Required action>
Find "moves. Brute force" and "joining on COUNTY" in the records below. Copy the lines holding them and every line between, exactly, and no others.

[Source texts of formatted documents]
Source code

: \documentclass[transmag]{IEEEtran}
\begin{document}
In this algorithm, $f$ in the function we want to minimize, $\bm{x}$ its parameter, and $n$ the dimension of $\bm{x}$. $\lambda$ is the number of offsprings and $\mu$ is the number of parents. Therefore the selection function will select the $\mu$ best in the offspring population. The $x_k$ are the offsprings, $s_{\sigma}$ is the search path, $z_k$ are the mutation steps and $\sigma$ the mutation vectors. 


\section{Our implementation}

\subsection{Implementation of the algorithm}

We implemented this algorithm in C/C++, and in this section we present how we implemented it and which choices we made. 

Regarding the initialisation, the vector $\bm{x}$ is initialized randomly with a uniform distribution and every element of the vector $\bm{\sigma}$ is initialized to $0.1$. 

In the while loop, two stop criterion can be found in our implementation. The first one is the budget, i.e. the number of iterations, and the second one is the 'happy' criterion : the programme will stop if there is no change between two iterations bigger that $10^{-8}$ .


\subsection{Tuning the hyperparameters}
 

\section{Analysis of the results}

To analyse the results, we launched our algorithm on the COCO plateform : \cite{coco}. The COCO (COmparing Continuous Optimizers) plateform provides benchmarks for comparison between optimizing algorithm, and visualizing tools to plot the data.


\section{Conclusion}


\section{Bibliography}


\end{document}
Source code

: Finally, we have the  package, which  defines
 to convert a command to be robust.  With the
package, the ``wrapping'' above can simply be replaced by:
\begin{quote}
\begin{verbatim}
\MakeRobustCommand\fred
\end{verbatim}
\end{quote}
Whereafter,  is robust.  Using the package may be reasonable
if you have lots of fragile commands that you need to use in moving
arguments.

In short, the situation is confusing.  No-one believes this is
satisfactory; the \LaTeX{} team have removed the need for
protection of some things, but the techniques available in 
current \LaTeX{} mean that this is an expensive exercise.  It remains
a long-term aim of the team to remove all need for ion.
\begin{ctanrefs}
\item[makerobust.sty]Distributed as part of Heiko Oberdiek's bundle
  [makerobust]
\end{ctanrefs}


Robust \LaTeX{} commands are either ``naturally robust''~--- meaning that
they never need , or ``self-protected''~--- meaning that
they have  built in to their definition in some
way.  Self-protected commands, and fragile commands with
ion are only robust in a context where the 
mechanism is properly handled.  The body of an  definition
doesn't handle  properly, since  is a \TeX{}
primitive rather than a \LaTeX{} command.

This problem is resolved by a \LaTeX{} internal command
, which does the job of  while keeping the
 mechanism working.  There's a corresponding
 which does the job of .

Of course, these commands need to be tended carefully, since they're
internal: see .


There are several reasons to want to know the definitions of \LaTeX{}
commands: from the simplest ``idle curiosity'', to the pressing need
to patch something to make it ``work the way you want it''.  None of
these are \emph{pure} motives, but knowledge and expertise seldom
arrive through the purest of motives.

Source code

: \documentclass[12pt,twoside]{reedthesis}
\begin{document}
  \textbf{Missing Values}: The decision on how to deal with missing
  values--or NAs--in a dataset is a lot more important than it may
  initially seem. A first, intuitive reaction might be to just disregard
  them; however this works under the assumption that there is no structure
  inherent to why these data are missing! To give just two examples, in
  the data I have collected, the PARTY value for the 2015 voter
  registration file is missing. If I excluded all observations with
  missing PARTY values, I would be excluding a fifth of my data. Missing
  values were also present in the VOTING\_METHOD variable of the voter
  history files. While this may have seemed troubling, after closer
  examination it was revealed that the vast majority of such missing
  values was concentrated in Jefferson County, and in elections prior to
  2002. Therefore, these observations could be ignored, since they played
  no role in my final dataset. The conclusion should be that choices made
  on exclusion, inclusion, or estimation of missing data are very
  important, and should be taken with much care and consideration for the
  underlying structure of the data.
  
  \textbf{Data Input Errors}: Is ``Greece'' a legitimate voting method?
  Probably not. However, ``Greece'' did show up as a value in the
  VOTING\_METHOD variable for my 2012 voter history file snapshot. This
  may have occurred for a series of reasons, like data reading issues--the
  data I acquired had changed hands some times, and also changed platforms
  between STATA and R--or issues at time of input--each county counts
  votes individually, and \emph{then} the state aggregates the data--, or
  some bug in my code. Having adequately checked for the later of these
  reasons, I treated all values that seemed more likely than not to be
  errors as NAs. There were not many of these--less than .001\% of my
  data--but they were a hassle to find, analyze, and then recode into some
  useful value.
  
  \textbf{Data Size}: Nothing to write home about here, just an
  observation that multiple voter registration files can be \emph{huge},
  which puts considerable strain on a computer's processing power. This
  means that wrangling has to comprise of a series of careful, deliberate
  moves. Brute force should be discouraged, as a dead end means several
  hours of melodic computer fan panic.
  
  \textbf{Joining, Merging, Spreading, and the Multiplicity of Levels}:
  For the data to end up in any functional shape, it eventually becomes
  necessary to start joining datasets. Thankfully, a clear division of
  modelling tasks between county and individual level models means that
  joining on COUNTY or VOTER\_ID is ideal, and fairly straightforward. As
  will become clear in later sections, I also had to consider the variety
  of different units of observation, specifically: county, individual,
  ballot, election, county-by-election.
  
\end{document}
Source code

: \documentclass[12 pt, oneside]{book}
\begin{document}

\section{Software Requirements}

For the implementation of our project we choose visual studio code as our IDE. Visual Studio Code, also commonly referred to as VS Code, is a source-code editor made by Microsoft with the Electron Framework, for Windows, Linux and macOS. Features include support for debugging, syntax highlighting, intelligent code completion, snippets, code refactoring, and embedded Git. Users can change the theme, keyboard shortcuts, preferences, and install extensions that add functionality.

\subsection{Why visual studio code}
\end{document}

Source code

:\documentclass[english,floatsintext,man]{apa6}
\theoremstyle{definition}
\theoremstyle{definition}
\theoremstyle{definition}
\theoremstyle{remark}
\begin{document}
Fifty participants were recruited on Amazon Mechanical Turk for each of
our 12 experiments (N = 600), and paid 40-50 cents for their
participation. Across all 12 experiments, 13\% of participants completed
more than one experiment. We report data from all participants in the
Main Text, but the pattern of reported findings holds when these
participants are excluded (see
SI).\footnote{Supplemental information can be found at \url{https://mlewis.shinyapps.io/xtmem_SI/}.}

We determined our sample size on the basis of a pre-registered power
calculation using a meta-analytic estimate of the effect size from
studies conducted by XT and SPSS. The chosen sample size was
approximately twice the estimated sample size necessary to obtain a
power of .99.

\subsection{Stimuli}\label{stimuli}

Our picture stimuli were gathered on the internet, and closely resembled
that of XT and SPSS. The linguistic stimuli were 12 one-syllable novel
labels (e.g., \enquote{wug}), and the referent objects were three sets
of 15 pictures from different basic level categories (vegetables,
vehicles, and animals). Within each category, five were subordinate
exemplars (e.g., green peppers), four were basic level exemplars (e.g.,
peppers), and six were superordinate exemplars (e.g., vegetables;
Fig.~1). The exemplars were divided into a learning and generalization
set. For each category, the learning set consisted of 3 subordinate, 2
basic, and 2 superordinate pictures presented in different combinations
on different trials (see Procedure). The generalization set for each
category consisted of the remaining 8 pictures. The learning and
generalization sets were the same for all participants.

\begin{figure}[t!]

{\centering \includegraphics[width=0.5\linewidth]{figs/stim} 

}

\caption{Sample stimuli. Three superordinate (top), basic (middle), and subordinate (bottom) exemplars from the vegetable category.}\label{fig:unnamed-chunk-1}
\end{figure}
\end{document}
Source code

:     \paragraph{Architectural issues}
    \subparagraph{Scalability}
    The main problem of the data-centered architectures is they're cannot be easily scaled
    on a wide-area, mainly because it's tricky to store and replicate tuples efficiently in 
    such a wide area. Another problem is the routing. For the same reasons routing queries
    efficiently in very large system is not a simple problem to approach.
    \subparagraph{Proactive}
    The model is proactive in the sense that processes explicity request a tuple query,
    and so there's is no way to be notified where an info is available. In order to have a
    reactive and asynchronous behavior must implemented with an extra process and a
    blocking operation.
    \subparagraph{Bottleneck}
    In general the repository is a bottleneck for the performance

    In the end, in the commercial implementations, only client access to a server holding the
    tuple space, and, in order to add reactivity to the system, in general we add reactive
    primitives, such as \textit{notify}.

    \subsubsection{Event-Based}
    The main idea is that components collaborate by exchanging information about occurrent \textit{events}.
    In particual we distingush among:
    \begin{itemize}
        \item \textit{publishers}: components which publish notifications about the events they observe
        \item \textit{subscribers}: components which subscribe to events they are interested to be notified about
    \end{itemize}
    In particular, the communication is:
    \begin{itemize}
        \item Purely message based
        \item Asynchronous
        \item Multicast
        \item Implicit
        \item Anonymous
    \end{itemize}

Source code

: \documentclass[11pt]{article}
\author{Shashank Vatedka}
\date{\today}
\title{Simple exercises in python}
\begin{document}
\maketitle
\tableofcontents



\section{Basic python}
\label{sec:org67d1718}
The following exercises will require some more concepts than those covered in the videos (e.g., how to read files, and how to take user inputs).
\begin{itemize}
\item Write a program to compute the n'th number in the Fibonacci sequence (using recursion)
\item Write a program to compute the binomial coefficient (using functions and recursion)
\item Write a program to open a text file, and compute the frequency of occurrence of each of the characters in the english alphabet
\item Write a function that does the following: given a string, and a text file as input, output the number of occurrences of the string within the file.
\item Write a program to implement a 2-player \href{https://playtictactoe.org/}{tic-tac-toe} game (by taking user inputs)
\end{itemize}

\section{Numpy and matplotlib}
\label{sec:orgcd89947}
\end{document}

Completed task>
  moves. Brute force should be discouraged, as a dead end means several
  hours of melodic computer fan panic.
  
  \textbf{Joining, Merging, Spreading, and the Multiplicity of Levels}:
  For the data to end up in any functional shape, it eventually becomes
  necessary to start joining datasets. Thankfully, a clear division of
  modelling tasks between county and individual level models means that
  joining on COUNTY or VOTER\_ID is ideal, and fairly straightforward. As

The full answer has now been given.